Sectarian violence is still going on in the West of Scotland, 150 years after it first reared its ugly head here.

There were clashes between factions in the streets of Govan on Friday night and two men will appear in court in the city this week.

LATEST: Council bosses have vowed to “push the law” in order to protect the public following sectarian disorder in Glasgow on Friday night.

Riot police, a helicopter, and dog units were called in when an Irish Unity march was met by loyalist counter-demonstrators in Govan.

Three more marches are planned for this week including one on Monday evening.

Council leader Susan Aitken said legislation may have to be tested to strengthen the authority’s hand.

She told BBC Radio’s Good Morning Scotland programme: “I am absolutely clear that the council’s procedures are not in any way at fault here. The council made the decision that the council has the ability to make.

“Over the past year, Glasgow City Council has pushed the law as far as we can on this, to the extent of being taken to court. And it may well be that we have to do this again.”

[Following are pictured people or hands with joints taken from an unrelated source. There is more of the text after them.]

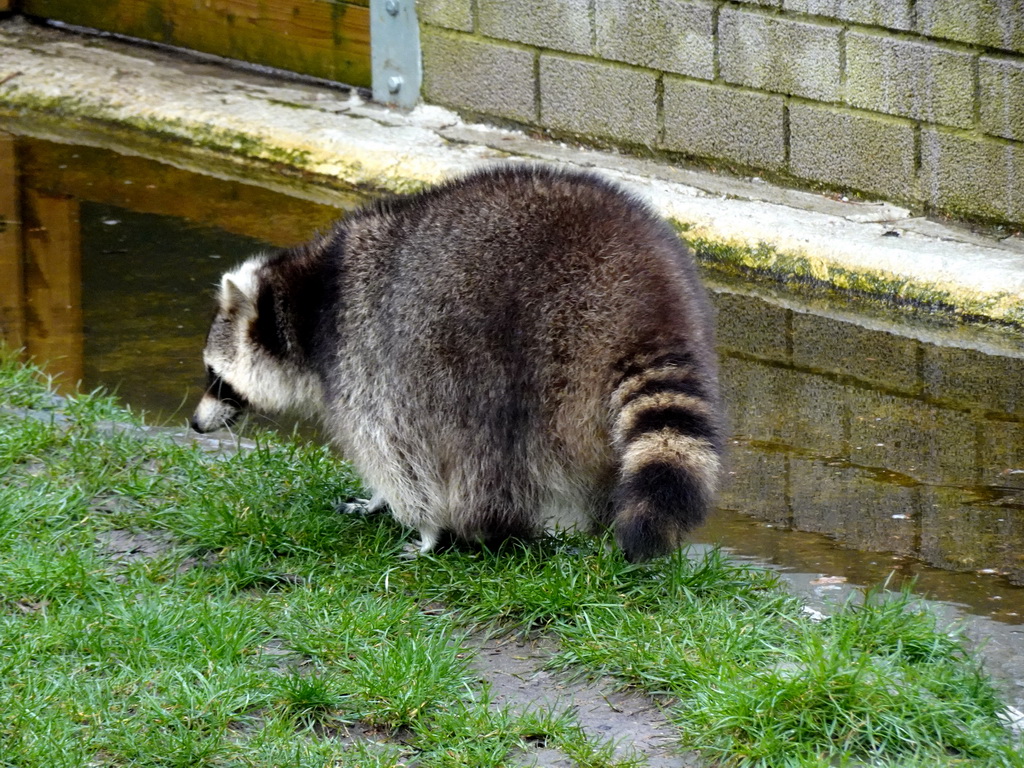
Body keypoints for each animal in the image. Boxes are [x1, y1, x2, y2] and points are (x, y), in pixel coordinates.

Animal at [190, 165, 720, 561]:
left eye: (215, 377)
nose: (194, 424)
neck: (311, 297)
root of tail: (649, 306)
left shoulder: (369, 347)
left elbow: (396, 450)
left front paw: (423, 525)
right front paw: (380, 501)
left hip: (527, 356)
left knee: (488, 452)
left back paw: (498, 523)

  1. Perhaps one of the outcomes of seeing ‘The Brigton Billy Boy’s’ gangster and murderous acts in Peaky Blinders and their hatred of catholics, amongst other communities and the association with the Mosleyite fascists and Billy Fullerton’s founding of a branch of the KKK, could be, that it may dawn on many of the Rangers fans who sing his praises, to ask themselves… “Do I really want to be associated with type of hate and evil”.
    The condemnation of the Billy Boys will be throughout the UK, not just in Scotland and the reputation of Rangers F.C. could suffer badly because of the association.
    I’m sure most of those singing this banned song don’t really know the facts about Billy Fullerton and the Billy Boys and maybe, just maybe, The Rangers club appeals to be all inclusive will truly get through to the fans. Let’s hope so.